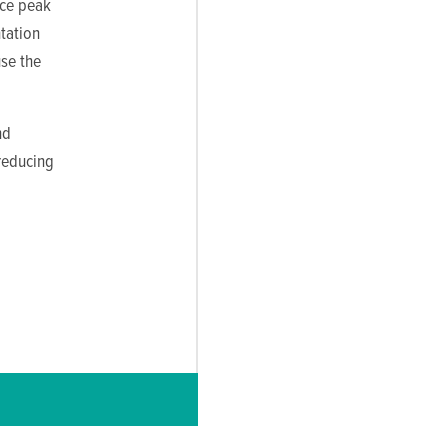
uce peak
tation
use the
nd
 reducing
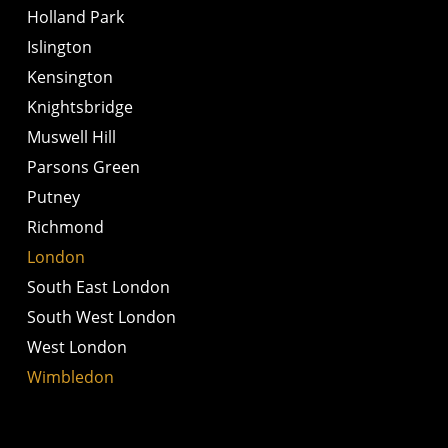
Holland Park
Islington
Kensington
Knightsbridge
Muswell Hill
Parsons Green
Putney
Richmond
London
South East London
South West London
West London
Wimbledon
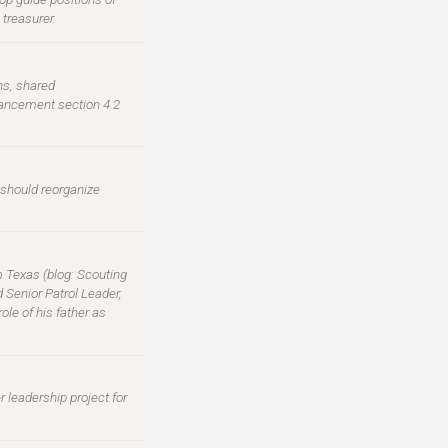
treasurer.
ns, shared
vancement section 4.2
 should reorganize
m Texas (blog: Scouting
 Senior Patrol Leader,
le of his father as
 leadership project for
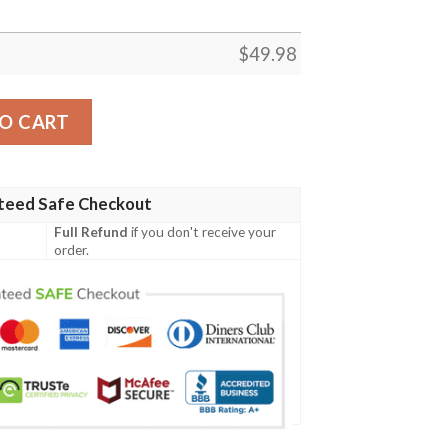
$
49.98
lue Crocband Crocs Clog Shoes quantity
O CART
teed Safe Checkout
Full Refund
if you don't receive your
order.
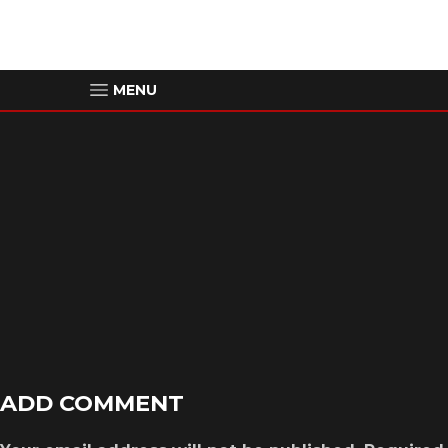
MENU
00:00
ADD COMMENT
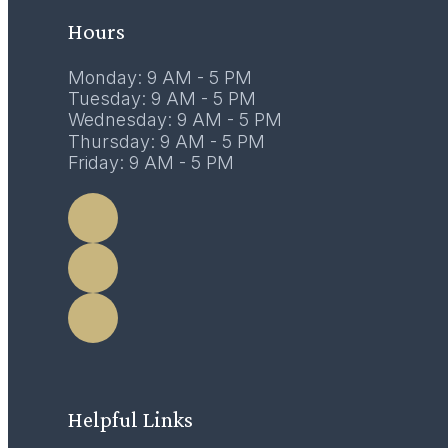
Hours
Monday: 9 AM - 5 PM
Tuesday: 9 AM - 5 PM
Wednesday: 9 AM - 5 PM
Thursday: 9 AM - 5 PM
Friday: 9 AM - 5 PM
LEARN MORE
Helpful Links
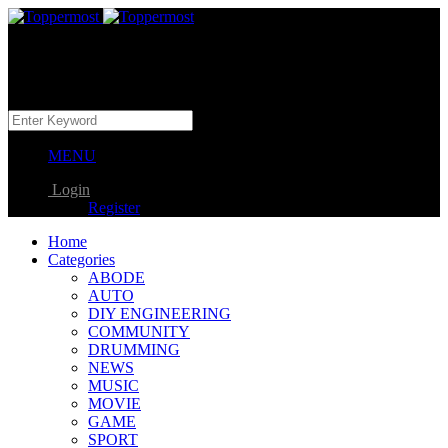
MENU
Login
Register
Home
Categories
ABODE
AUTO
DIY ENGINEERING
COMMUNITY
DRUMMING
NEWS
MUSIC
MOVIE
GAME
SPORT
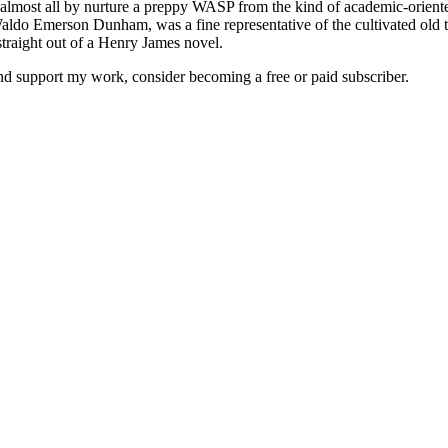
almost all by nurture a preppy WASP from the kind of academic-oriente
h Waldo Emerson Dunham, was a fine representative of the cultivated o
traight out of a Henry James novel.
and support my work, consider becoming a free or paid subscriber.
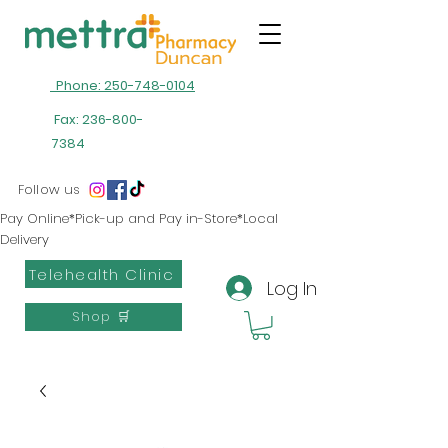
Phone: 250-748-0104
Fax:
236-800-
7384
Follow us
Pay Online*Pick-up and Pay in-Store*Local
Delivery
Telehealth Clinic
Log In
Shop 🛒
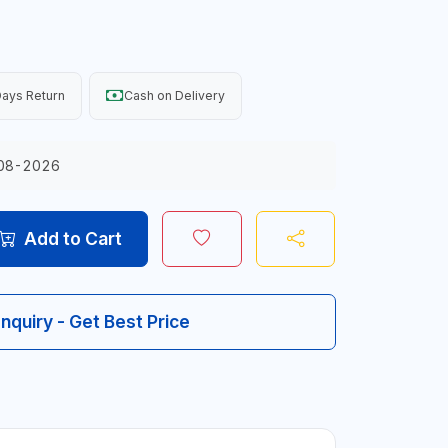
ays Return
Cash on Delivery
08-2026
Add to Cart
Inquiry - Get Best Price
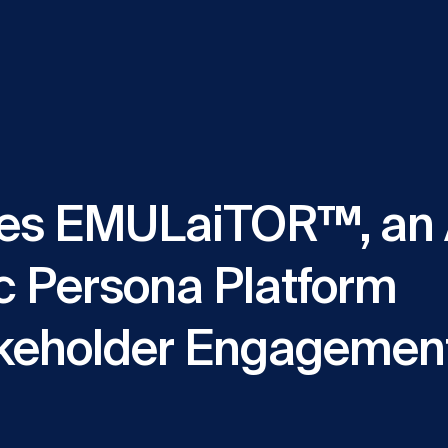
es EMULaiTOR™, an 
c Persona Platform
keholder Engagement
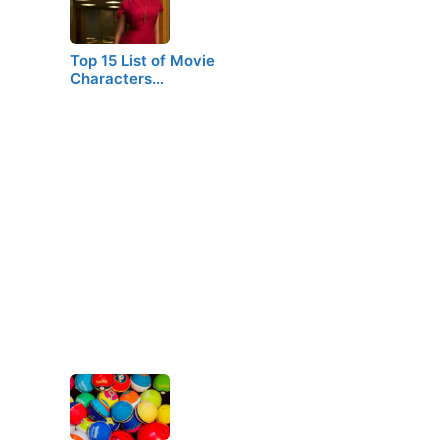
Top 15 List of Movie
Characters…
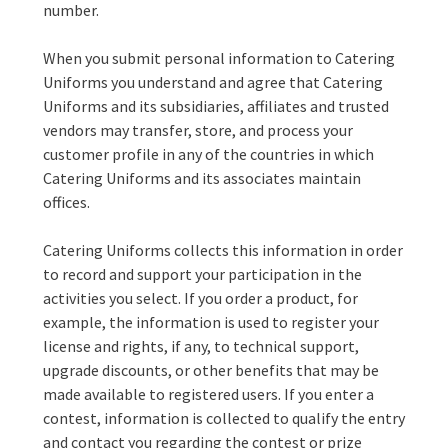
number.
When you submit personal information to Catering
Uniforms you understand and agree that Catering
Uniforms and its subsidiaries, affiliates and trusted
vendors may transfer, store, and process your
customer profile in any of the countries in which
Catering Uniforms and its associates maintain
offices.
Catering Uniforms collects this information in order
to record and support your participation in the
activities you select. If you order a product, for
example, the information is used to register your
license and rights, if any, to technical support,
upgrade discounts, or other benefits that may be
made available to registered users. If you enter a
contest, information is collected to qualify the entry
and contact you regarding the contest or prize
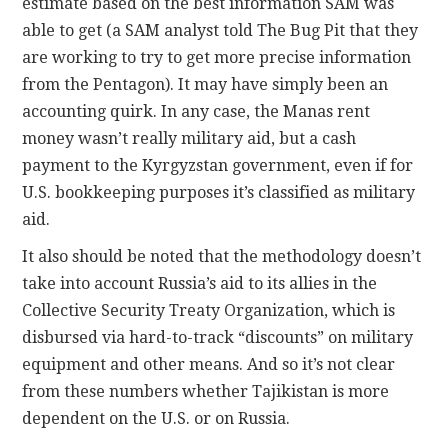
estimate based on the best information SAM was
able to get (a SAM analyst told The Bug Pit that they
are working to try to get more precise information
from the Pentagon). It may have simply been an
accounting quirk. In any case, the Manas rent
money wasn’t really military aid, but a cash
payment to the Kyrgyzstan government, even if for
U.S. bookkeeping purposes it’s classified as military
aid.
It also should be noted that the methodology doesn’t
take into account Russia’s aid to its allies in the
Collective Security Treaty Organization, which is
disbursed via hard-to-track “discounts” on military
equipment and other means. And so it’s not clear
from these numbers whether Tajikistan is more
dependent on the U.S. or on Russia.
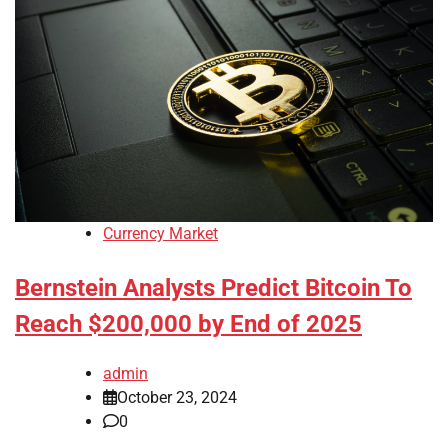
Currency Market
Bernstein Analysts Predict Bitcoin To
Reach $200,000 by End of 2025
admin
October 23, 2024
0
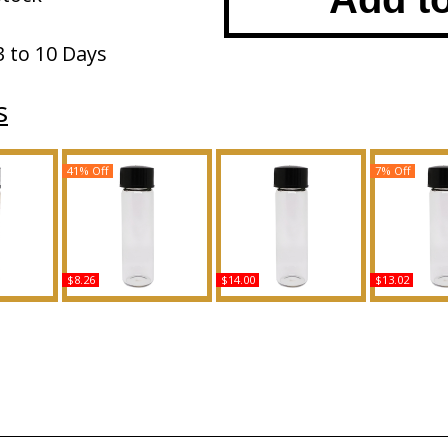
3 to 10 Days
s
41% Off
7% Off
$8.26
$14.00
$13.02
 - Type
Ferragamo - Type For
Wild Daisy - Type MJ For
Fenty: Riha
cented
Men Scented Body Oil
Women Scented Body
Scented 
grance
Fragrance
Oil Fragrance
Fragr
Buy
Buy
B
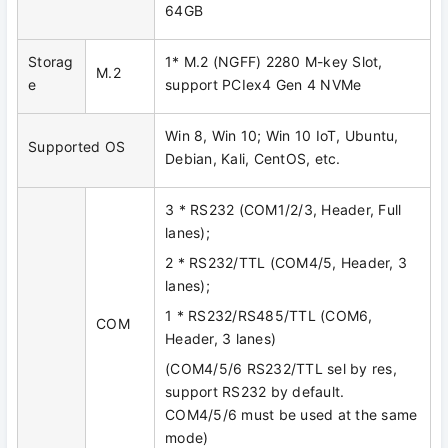
64GB
Storag
1* M.2 (NGFF) 2280 M-key Slot,
M.2
e
support PCIex4 Gen 4 NVMe
Win 8, Win 10; Win 10 IoT, Ubuntu,
Supported OS
Debian, Kali, CentOS, etc.
3 * RS232 (COM1/2/3, Header, Full
lanes);
2 * RS232/TTL (COM4/5, Header, 3
lanes);
1 * RS232/RS485/TTL (COM6,
COM
Header, 3 lanes)
(COM4/5/6 RS232/TTL sel by res,
support RS232 by default.
COM4/5/6 must be used at the same
mode)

● ● ● ● ●

◆ **INSTRUCTIONS TO FOLLOW**
Work out how many lines in the data above hold the word "information". Reply with nothing but the count.

◆ **FINAL ANSWER**
6